Dimension Reduction:

Dimension reduction was an important piece in the machine learning process for the DTM’s created contained 2,000 sparse features. Given the size of the DTMs, the curse of dimensionality would become an issue in the model building process. To deal with the curse of dimensionality, this analysis employed 5-dimension reduction techniques: PCA, Sparse PCA, LLE, UMAP, and TSNE. The following discussion will analyze the results from LLE, UMAP, and TSNE.

UMap:

One of the first techniques used was UMap, and the results from this process can be found in figure 3. UMap was unable to separate star ratings, but it did seem to make about four clusters. The UMap graph below has UMap Component one on the X-axis and UMap component two on the Y-axis. Beneath the individual UMap instances in the graph, there is a density plot showing areas were observations appear the most. As shown in the graph, there seem to be at least 5 individual clusters within the two UMap components. The tuning process for this algorithm was simple. First, a graph was made like the one below, and then individual parameters were tuned until the graph displayed tight groups with the most amount of distance between groups. The key parameters for this algorithm were ‘n_neighbors=50’ and ‘metric='cosine'’. As a side note, I have found that the cosine metric tends to work the best on sparse matrices



LLE:

The Local Linear Embedding technique often performs well in unrolling manifolds, and the LLE graph in figure four may show a manifold structure within the matrix (this is only a hypothesis). Although not as apparent as UMap, there does seem to be some natural dense regions within LLE, and this may be revealing hidden patterns within the sparse data frame which may prove to be beneficial in the machine learning process. Tuning for this algorithm was like the tuning process for UMap. Several parameters were changed until groupings with the greatest densities and furthest separations were found. The finale parameters for this algorithm were ‘n_neighbors=40’.

+++++

- Given instruction -
Return the passage of the dimension reduction text starting with "The Local Linear" and going on through "algorithm were ‘n_neighbors=40’.", copied word for word.

+++++

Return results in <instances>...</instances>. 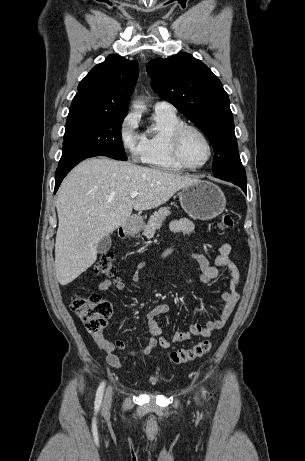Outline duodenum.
Returning <instances> with one entry per match:
<instances>
[{
    "mask_svg": "<svg viewBox=\"0 0 305 461\" xmlns=\"http://www.w3.org/2000/svg\"><path fill=\"white\" fill-rule=\"evenodd\" d=\"M136 219H128L121 228V236L128 237L136 226Z\"/></svg>",
    "mask_w": 305,
    "mask_h": 461,
    "instance_id": "obj_1",
    "label": "duodenum"
}]
</instances>
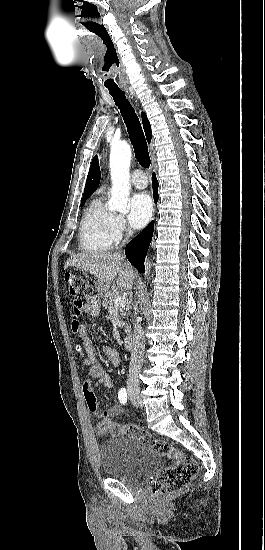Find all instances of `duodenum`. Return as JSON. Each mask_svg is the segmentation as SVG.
<instances>
[{"instance_id":"1","label":"duodenum","mask_w":265,"mask_h":550,"mask_svg":"<svg viewBox=\"0 0 265 550\" xmlns=\"http://www.w3.org/2000/svg\"><path fill=\"white\" fill-rule=\"evenodd\" d=\"M124 347L129 351L134 349V341H133V336L132 335H130V334L125 335V337H124Z\"/></svg>"}]
</instances>
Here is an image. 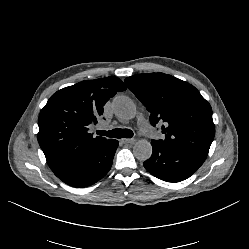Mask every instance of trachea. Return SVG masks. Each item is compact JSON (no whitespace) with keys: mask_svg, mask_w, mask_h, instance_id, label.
<instances>
[{"mask_svg":"<svg viewBox=\"0 0 249 249\" xmlns=\"http://www.w3.org/2000/svg\"><path fill=\"white\" fill-rule=\"evenodd\" d=\"M97 134L101 136H108L111 138H131L133 136V132L130 129H113L111 131H103L97 130Z\"/></svg>","mask_w":249,"mask_h":249,"instance_id":"3493384b","label":"trachea"}]
</instances>
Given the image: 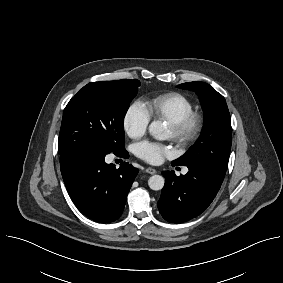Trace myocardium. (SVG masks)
I'll use <instances>...</instances> for the list:
<instances>
[{"label": "myocardium", "instance_id": "myocardium-1", "mask_svg": "<svg viewBox=\"0 0 283 283\" xmlns=\"http://www.w3.org/2000/svg\"><path fill=\"white\" fill-rule=\"evenodd\" d=\"M202 127L203 119L200 114L194 111L176 122L169 123L172 139L182 146L195 142L201 134Z\"/></svg>", "mask_w": 283, "mask_h": 283}]
</instances>
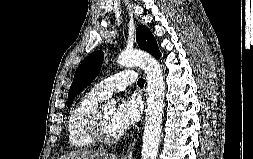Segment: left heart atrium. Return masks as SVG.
Segmentation results:
<instances>
[{
    "mask_svg": "<svg viewBox=\"0 0 253 159\" xmlns=\"http://www.w3.org/2000/svg\"><path fill=\"white\" fill-rule=\"evenodd\" d=\"M142 112L141 102L136 97L125 98L114 112V125L119 135L132 128L139 120Z\"/></svg>",
    "mask_w": 253,
    "mask_h": 159,
    "instance_id": "1",
    "label": "left heart atrium"
}]
</instances>
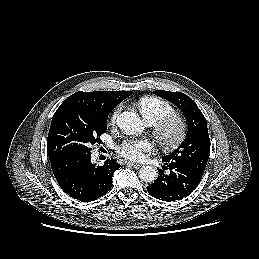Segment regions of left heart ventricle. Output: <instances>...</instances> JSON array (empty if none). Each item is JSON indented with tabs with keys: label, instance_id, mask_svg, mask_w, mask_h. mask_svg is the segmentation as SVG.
<instances>
[{
	"label": "left heart ventricle",
	"instance_id": "obj_1",
	"mask_svg": "<svg viewBox=\"0 0 259 259\" xmlns=\"http://www.w3.org/2000/svg\"><path fill=\"white\" fill-rule=\"evenodd\" d=\"M174 132V129H171V133H173Z\"/></svg>",
	"mask_w": 259,
	"mask_h": 259
}]
</instances>
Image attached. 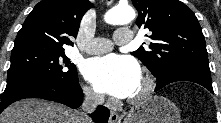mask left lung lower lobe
I'll list each match as a JSON object with an SVG mask.
<instances>
[{
    "label": "left lung lower lobe",
    "mask_w": 221,
    "mask_h": 123,
    "mask_svg": "<svg viewBox=\"0 0 221 123\" xmlns=\"http://www.w3.org/2000/svg\"><path fill=\"white\" fill-rule=\"evenodd\" d=\"M176 81H191L198 83L208 89L211 93H214L210 70L195 66L175 68L162 73L161 76L157 78L155 91H158L166 85Z\"/></svg>",
    "instance_id": "obj_1"
}]
</instances>
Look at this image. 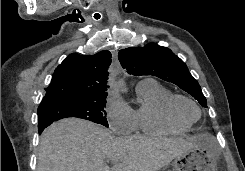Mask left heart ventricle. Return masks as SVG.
Segmentation results:
<instances>
[{
  "label": "left heart ventricle",
  "mask_w": 245,
  "mask_h": 171,
  "mask_svg": "<svg viewBox=\"0 0 245 171\" xmlns=\"http://www.w3.org/2000/svg\"><path fill=\"white\" fill-rule=\"evenodd\" d=\"M177 110L179 114L188 121H194L198 117L196 108L186 101H180Z\"/></svg>",
  "instance_id": "obj_1"
}]
</instances>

+++++

- The completed task -
The Local Linear Embedding technique often performs well in unrolling manifolds, and the LLE graph in figure four may show a manifold structure within the matrix (this is only a hypothesis). Although not as apparent as UMap, there does seem to be some natural dense regions within LLE, and this may be revealing hidden patterns within the sparse data frame which may prove to be beneficial in the machine learning process. Tuning for this algorithm was like the tuning process for UMap. Several parameters were changed until groupings with the greatest densities and furthest separations were found. The finale parameters for this algorithm were ‘n_neighbors=40’.